Soon after the seizure of the marijuana and the arrest of Contreras and Goward, the officers went to the Saginaw County
*410 Prosecutor’s office to obtain search warrants for the relevant locations. One of these locations was Goward’s residence, located at 2225 Birch Run Road. Officer Taylor submitted the affidavit for the warrant, which an assistant prosecutor drafted. Officer Taylor took the warrant to a state district judge, who authorized the search.

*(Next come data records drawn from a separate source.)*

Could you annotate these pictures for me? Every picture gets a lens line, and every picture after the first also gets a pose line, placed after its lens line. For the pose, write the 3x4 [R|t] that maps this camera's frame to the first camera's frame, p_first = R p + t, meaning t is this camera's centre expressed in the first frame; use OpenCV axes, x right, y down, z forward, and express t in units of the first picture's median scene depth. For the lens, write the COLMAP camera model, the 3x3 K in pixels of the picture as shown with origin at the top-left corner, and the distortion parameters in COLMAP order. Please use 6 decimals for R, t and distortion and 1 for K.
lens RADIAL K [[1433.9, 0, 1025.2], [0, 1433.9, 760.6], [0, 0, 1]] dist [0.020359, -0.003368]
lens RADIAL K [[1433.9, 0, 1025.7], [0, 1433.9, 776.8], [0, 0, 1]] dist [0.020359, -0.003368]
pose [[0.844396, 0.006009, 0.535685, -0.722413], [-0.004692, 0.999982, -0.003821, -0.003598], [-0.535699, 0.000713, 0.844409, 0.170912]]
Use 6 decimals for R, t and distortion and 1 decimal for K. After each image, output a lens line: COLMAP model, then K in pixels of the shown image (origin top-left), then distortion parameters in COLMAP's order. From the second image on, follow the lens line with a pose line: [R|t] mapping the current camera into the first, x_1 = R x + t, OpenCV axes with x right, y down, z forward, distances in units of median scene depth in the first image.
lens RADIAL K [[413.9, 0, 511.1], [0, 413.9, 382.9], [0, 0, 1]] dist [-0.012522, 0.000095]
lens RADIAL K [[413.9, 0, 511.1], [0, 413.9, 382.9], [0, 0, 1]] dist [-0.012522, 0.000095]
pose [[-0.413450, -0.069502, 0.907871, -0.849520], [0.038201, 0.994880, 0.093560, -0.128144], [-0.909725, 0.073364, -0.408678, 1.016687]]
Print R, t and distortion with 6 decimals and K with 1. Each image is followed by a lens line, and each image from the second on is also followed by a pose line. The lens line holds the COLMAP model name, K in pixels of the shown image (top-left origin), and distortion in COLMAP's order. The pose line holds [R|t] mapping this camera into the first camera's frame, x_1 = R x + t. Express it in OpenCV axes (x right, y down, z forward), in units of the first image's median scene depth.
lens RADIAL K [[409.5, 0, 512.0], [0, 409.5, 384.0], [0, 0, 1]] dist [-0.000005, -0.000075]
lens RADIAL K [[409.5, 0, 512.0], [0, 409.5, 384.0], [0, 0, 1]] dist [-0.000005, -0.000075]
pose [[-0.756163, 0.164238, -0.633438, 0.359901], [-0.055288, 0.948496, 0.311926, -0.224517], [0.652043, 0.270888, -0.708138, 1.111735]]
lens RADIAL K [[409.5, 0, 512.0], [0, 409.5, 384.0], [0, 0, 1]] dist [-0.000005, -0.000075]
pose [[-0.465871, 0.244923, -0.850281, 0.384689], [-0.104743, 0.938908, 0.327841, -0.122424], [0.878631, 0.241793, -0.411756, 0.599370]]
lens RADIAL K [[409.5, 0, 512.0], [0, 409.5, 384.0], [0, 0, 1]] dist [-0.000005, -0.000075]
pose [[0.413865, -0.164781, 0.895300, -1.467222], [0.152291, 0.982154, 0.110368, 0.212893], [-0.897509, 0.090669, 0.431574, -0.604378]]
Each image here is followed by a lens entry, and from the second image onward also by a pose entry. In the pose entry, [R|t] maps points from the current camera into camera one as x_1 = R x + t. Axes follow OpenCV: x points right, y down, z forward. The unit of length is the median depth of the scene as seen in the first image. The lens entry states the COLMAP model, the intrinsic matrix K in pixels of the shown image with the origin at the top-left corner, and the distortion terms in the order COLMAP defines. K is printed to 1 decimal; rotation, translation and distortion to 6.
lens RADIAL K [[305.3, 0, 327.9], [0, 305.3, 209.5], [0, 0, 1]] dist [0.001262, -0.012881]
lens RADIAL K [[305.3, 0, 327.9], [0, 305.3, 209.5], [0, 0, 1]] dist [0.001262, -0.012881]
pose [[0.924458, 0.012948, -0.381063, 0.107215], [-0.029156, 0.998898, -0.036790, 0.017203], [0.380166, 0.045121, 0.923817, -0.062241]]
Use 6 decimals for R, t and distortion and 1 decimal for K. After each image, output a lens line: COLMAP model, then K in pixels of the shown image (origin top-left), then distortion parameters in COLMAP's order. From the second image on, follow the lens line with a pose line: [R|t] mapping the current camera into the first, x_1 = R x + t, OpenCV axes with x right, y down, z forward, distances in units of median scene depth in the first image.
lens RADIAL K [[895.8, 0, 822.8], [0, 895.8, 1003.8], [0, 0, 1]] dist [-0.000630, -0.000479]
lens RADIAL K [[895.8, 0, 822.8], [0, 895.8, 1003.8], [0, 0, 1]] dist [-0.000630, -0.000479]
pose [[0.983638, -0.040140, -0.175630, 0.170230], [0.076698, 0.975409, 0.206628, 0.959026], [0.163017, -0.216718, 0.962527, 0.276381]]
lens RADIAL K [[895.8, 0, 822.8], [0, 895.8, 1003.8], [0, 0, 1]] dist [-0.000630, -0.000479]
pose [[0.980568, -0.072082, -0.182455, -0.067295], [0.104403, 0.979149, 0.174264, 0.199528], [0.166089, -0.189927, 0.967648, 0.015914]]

The officers conducted a search of Goward’s residence later that day. During the search, authorities seized 13 pounds of marijuana, $60,000 in cash, a dozen firearms, and over 400 pieces of undelivered mail.

United States v. Goward, 188 Fed.Appx. 355, 356-57 (6th Cir.2006).

Goward was charged in a multi-count indictment and convicted of conspiracy to distribute 100 to 1000 kilograms of marijuana, distribution of marijuana (2 counts), unlawful possession of firearms, and theft of mail by a post-office employee. He was sentenced to 121 months in prison. His direct appeal challenged the denial of his motion to suppress the fruits of search warrants, and also raised a sentencing issue. This court affirmed his conviction, but remanded for resentencing under United States v. Booker, 543 U.S. 220, 125 S.Ct. 738, 160 L.Ed.2d 621 (2005). On remand, Goward’s sentence was reduced to 110 months. It was further reduced to 102 months after Goward’s second appeal, in which he successfully challenged the calculation of his sentencing guidelines range as erroneously including stale convictions. United States v. Goward, 315 Fed.Appx. 544, 551-52 (6th Cir.2009).

Goward filed the instant § 2255 motion in December 2010; the district court denied the motion and declined to grant a certificate of appealability. After an appeal was docketed, Goward retained counsel who filed an application for a certificate of appealability, which this court granted.

II.

We review a denial of a § 2255 motion de novo while upholding the factual findings of the district court unless they are clearly erroneous. Moss v. United States, 323 F.3d 445, 454 (6th Cir.2003) (quoting Mickens v. Taylor, 535 U.S. 162, 122 S.Ct. 1237, 152 L.Ed.2d 291 (2002)).

A.

Goward first asserts that the district judge presiding over his § 2255 motion could not fairly assess his claims of prosecutorial misconduct because the Assistant U.S. Attorney who prosecuted Goward is now a United States Magistrate Judge who works with the district judge, and the district judge would thus have to rule on the credibility of a colleague. Although Goward asserts that the magistrate judge worked particularly closely with this district judge, he goes further and asserts that none of the district judges who work with the magistrate judge should decide a case in which the magistrate judge’s conduct as a prosecutor is challenged.

A motion to disqualify must first be presented to the judge whose impartiality is questioned. See United States, v. Balistrieri, 779 F.2d 1191, 1202-03 (7th Cir. 1985). A judge must recuse himself under 28 U.S.C. § 455(a) “if a reasonable, objective person, knowing all of the circumstances, would have questioned the judge’s impartiality.” United States v. Sammons, 918 F.2d 592, 599 (6th Cir.1990). Goward acknowledges that he did not move for or otherwise seek the district judge’s disqualification, but does not explain why he failed to do so.